#### Task to carry out:
Extend the Redis monitoring module below, writing on from its last sentence.

#### Text excerpt:
▽

Module P-11·20 min read

The INFO command section by section (server, clients, memory, stats, replication, keyspace), SLOWLOG for identifying slow commands, LATENCY HISTORY, MONITOR for live command tracing, and the 10 metrics every Redis dashboard must have.

P-11 — Monitoring and Observability

Who this module is for: You have a Redis instance in production but no visibility into what it is doing — what commands are slow, whether memory is healthy, how close you are to hitting limits. This module covers the full observability surface: INFO sections, SLOWLOG, LATENCY, MONITOR, and the 10 metrics every Redis dashboard must include.


The INFO Command

INFO is the primary observability tool. It returns a structured plaintext report across multiple sections. You can request all sections or a specific one:

INFO           → all sections
INFO server    → server metadata
INFO clients   → connected client counts
INFO memory    → memory usage and fragmentation
INFO stats     → command stats, hit/miss rates
INFO replication → primary/replica state
INFO cpu       → CPU time consumed
INFO keyspace  → per-database key counts and TTL stats
INFO persistence → RDB/AOF state
INFO commandstats → per-command call counts and latency
INFO latencystats → latency percentiles per command (Redis 7.0+)

INFO server

redis_version: 7.2.4
os: Linux 5.15.0-92 x86_64
arch_bits: 64
tcp_port: 6379
uptime_in_seconds: 864000    → 10 days of uptime
hz: 10                        → event loop frequency (affects expiry and other timers)
configured_hz: 10
aof_rewrites: 14
rdb_changes_since_last_save: 1423

uptime_in_seconds matters for fragmentation analysis — fragmentation grows over time and a very long uptime with high key churn warrants active defragmentation.

INFO clients

connected_clients: 48
blocked_clients: 2
tracking_clients: 0
clients_in_timeout_table: 0
maxclients: 10000
client_recent_max_input_buffer: 20480
client_recent_max_output_buffer: 0

Watch connected_clients approaching maxclients. Watch client_recent_max_output_buffer — a large output buffer means slow clients accumulating data faster than they read.

INFO stats — The Most Important Section

total_commands_processed: 948273841
total_connections_received: 1284723
rejected_connections: 0           → > 0 means you hit maxclients
expired_keys: 4829341             → total keys expired since start
evicted_keys: 0                   → should be 0; > 0 means memory pressure
keyspace_hits: 921847392          → commands that found their key
keyspace_misses: 26426449         → commands that returned nil
pubsub_channels: 3
pubsub_patterns: 1
instantaneous_ops_per_sec: 42841  → current throughput
instantaneous_input_kbps: 6284
instantaneous_output_kbps: 12847
total_net_input_bytes: 48293847192
total_net_output_bytes: 98473829384

Cache hit rate = keyspace_hits / (keyspace_hits + keyspace_misses)

For the example above: 921847392 / (921847392 + 26426449) = 97.2% — healthy.

△

#### Dataset content:
▽

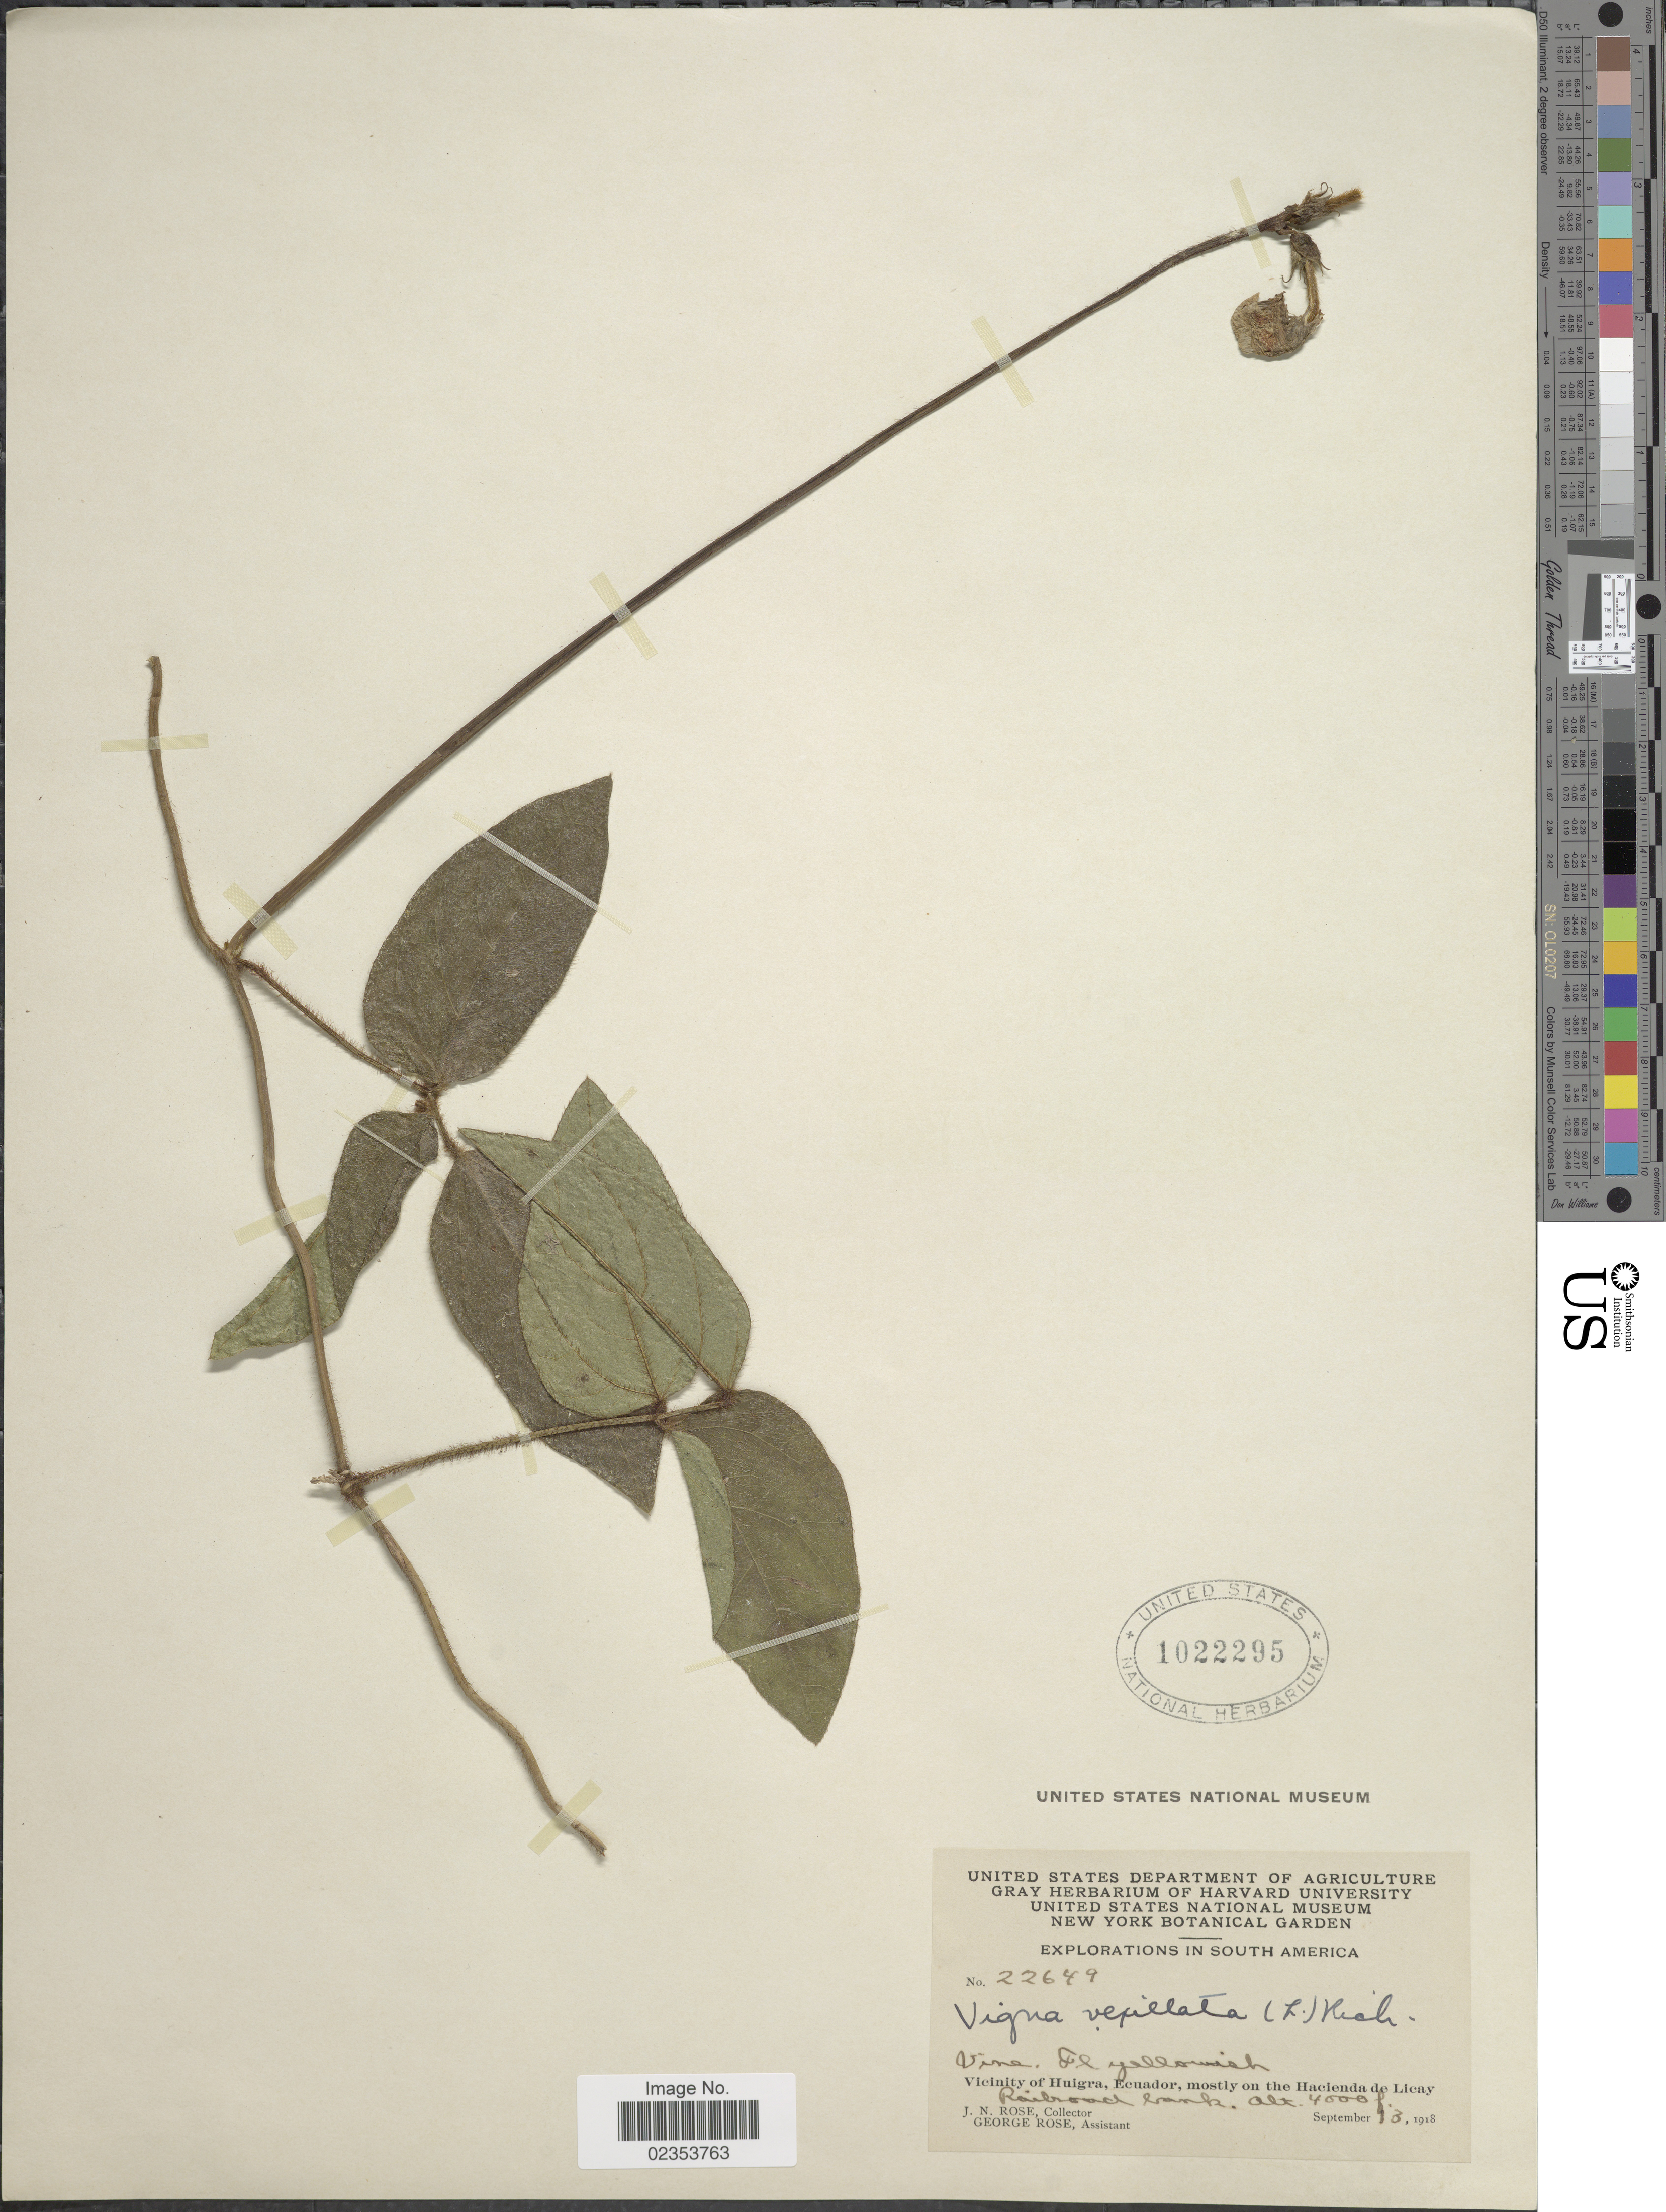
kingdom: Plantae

△

#### Answer to the task:
Below 90%: investigate why. Causes: TTLs too short, maxmemory too small, cache warming not working, wrong key patterns.

evicted_keys > 0: Your cache is under memory pressure. Redis is actively deleting data to make room. Increase maxmemory or reduce your dataset.

rejected_connections > 0: You have hit maxclients. Increase the limit or fix connection leaks.

INFO replication

role: master
connected_slaves: 2
slave0: ip=10.0.1.50,port=6379,state=online,offset=84729384,lag=0
slave1: ip=10.0.1.51,port=6379,state=online,offset=84729382,lag=1
master_replid: a3f9c2d7e8b1...
master_repl_offset: 84729384
repl_backlog_active: 1
repl_backlog_size: 1048576    → 1MB replication backlog
repl_backlog_first_byte_offset: 83680808
repl_backlog_histlen: 1048576

lag = replication lag in seconds for each replica. A non-zero lag means the replica is behind.

repl_backlog_size — if a replica disconnects and reconnects with an offset that is no longer in the backlog, it requires a full resync (expensive). Increase repl-backlog-size if replicas frequently reconnect: CONFIG SET repl-backlog-size 64mb.

INFO keyspace

db0:keys=142883,expires=141204,avg_ttl=3591847

expires vs keys ratio — if expires << keys, most of your keys have no TTL. For a cache, this is a problem: memory fills up without natural eviction.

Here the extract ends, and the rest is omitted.